В апреле явственно повеяло весной, ее пленительное дыхание носилось в воздухе, будило в защитниках Дороги жизни радостные надежды и восстанавливало силы. Моряки с нетерпением ждали открытия навигации. Озеро еще было затянуто льдом, но машинам с каждым днем ездить по нему становилось все опаснее. 24 апреля ледовая трасса прекратила свое существование. Наступило время застоя, когда автомашины уже не могли ходить по ледовой дороге, а суда еще не вырвались из зимнего плена. Застывшим в тягостном ожидании кораблям грозила серьезная опасность: их могло затереть подвижкой льда. Офицеры и матросы вышли на лед, вооружившись пешнями и взрывчатками и, в который раз рискуя жизнью, освободили корабли от ледяных оков.

21 мая из Осиновца в Кобону вышел ледокольный буксир «Гидротехник». Почти сутки пробивался он сквозь тяжелые льды, преодолевая нагромождения и торосы; команда использовала взрывчатку там, где это было необходимо, и в результате навигация 1942 года была открыта.
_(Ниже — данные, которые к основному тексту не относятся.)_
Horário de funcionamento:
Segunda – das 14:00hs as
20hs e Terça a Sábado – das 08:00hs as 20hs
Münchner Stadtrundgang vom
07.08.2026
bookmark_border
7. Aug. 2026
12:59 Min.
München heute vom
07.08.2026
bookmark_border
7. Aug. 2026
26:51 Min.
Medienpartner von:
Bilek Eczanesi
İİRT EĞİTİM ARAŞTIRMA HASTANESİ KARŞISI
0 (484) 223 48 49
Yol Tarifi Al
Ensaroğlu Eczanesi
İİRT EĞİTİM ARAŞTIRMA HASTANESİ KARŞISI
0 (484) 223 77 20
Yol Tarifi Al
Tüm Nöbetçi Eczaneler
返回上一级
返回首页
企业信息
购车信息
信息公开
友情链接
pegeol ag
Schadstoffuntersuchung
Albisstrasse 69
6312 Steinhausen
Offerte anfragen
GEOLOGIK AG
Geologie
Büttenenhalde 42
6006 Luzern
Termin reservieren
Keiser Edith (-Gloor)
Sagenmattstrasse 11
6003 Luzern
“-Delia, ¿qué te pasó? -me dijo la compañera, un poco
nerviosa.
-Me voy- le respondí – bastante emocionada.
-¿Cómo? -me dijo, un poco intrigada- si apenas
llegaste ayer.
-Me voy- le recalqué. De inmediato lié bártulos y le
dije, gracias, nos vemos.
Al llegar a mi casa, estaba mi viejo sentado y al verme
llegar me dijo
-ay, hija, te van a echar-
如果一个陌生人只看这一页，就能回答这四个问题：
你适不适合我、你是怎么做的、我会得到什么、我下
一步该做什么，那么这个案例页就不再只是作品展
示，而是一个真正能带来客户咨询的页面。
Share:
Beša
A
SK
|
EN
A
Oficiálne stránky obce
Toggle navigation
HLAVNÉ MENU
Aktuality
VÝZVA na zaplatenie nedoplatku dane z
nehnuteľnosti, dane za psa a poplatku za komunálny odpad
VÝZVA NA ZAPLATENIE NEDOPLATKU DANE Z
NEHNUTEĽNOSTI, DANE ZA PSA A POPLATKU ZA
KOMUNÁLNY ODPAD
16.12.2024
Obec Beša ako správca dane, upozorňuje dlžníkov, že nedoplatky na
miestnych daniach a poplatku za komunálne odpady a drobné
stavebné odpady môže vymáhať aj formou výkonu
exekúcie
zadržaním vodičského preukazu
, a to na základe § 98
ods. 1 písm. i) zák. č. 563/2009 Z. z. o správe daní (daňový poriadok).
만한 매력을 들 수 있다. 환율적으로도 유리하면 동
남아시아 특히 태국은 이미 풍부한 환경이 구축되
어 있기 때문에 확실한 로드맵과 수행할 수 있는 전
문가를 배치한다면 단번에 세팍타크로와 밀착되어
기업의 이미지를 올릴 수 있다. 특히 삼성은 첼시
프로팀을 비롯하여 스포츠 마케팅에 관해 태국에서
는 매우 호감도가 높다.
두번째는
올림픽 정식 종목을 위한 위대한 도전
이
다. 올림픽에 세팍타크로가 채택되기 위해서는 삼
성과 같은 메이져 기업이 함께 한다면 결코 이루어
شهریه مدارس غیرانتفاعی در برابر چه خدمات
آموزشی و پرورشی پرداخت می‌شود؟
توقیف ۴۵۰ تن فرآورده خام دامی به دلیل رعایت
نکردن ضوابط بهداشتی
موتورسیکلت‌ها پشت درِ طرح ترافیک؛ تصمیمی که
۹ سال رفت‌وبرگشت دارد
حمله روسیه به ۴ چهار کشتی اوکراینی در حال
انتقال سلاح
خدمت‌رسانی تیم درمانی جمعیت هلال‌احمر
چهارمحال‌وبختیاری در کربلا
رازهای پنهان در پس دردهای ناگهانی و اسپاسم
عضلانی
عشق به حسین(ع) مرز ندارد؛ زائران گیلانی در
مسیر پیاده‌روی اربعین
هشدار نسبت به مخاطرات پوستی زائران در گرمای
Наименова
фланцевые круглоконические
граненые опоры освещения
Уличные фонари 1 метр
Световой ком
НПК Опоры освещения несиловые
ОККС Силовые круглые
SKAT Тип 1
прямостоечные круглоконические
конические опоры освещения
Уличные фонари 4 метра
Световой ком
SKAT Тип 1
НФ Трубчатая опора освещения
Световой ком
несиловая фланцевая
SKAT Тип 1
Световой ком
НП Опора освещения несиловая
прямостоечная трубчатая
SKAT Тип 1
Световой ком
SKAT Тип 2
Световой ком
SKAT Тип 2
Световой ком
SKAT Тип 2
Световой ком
Через несколько дней по чистой воде вслед за «Гидротехником» прибыли канонерские лодки «Бира», «Селемджа», «Бурея», «Нора», пять тральщиков и транспорт «Висланди». Они сразу же встали у причалов под погрузку.

28 мая на пирсах Кобоны было особенно многолюдно. Теперь это был хорошо оборудованный порт. Пирсы в ряд протянулись по мелководью в глубину озера на сотни метров. К берегу подвели железнодорожные пути и грунтовую дорогу. На причалах установили грузоподъемные краны.

В этот сияющий весенний день в порту было много судов. Полным ходом шла погрузка продовольствия. Присутствовали командующий Балтийским флотом вице-адмирал Трибуц, командующий ЛВФ Чероков, офицеры, матросы и речники.

Алексей увидел на причале Вазгена:

— Ты где пропадал? Десять дней не могу тебя найти. Хоть бы жене докладывался.

— Работы много было. Надо было промерить глубины фарватеров и подходы к причалам. Проверяли с гидрографами радиомаяки, створные знаки, выставили буи и вехи. Все маяки объездили и привели в порядок. Видел бы ты Бугровский маяк. Немцы снарядами разворотили верхушку башни вместе с фонарем.

— Восстановили?

— Спрашиваешь! Фрицы озверели, палят почем зря, а матросы сделали свое дело, расчистили завалы и зажгли огонь. Он у немцев теперь как бельмо в глазу — прямо под носом.

Вдруг раздался крик:

— Возду-у-ух!

— Давай на корабль! Отходим, отходим! — крикнул Алексей и побежал к катеру.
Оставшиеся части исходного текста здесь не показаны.